In addition, in order that the first slit patterns 11a, 11b, 11c, and 11d demarcate the ranges within which the eddy currents flow as described above, the first slit pattern preferably intersects the coil pattern 20 at at least two locations on the coil pattern 20. Moreover, in order to demarcate many ranges within which eddy currents flow, a plurality of first slit patterns are preferably provided.

The second slit patterns 12a, 12b, 12c, and 12d suppress and significantly reduce the ranges within which the currents ii go around. In addition, the second slit patterns 12a, 12b, 12c, and 12d are preferably provided at the same positions or at substantially the same positions as the outer edge of the coil pattern 20, or at slightly outer side portions of the outer edge of the coil pattern 20, and thus the second slit patterns 12a, 12b, 12c, and 12d suppress an eddy current io which tends to go around the slit formation portion 10, that is, eddy currents which tend to flow within the regions demarcated by the first slit patterns 11a, 11b, 11c, and 11d.

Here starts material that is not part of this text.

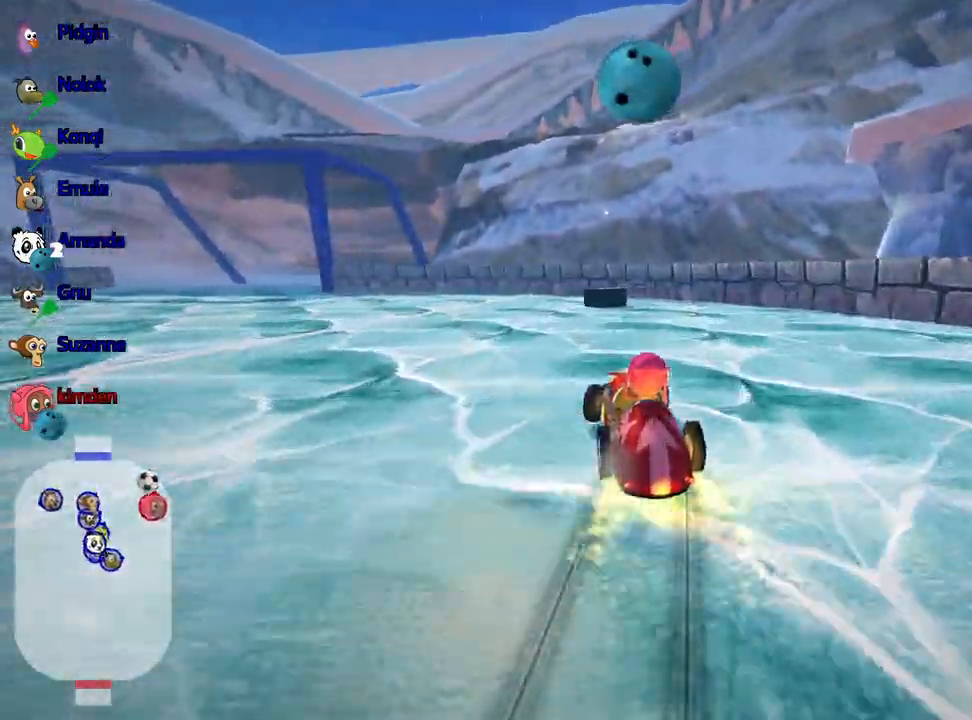
{"keys": ["fire"], "events": [[33, "right", "up"], [483, "fire", "down"]]}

Therefore, a magnetic field generated by the planar coil antenna is less likely to be cancelled by the eddy currents, and the magnetic field of the planar coil antenna equivalently passes through the lower metal casing 92 and couples with an antenna of a communication counterpart.

FIGS. 4A, 4B, and 4C are each a plan view of an antenna portion of a mobile communication terminal as a comparative example for the first preferred embodiment of the present invention. FIG. 4A shows an example where no opening and no slit are provided in the lower metal casing 92, FIG. 4B shows an example where an opening is provided at a position on the lower metal casing 92 that faces the planar coil antenna, and FIG. 4C shows an example where one slit pattern 13 is provided in the lower metal casing 92 so as to extend in the radial direction from the center of the coil opening 20A of the planar coil antenna. The configuration of each planar coil antenna is preferably the same or substantially the same as shown in FIG. 2.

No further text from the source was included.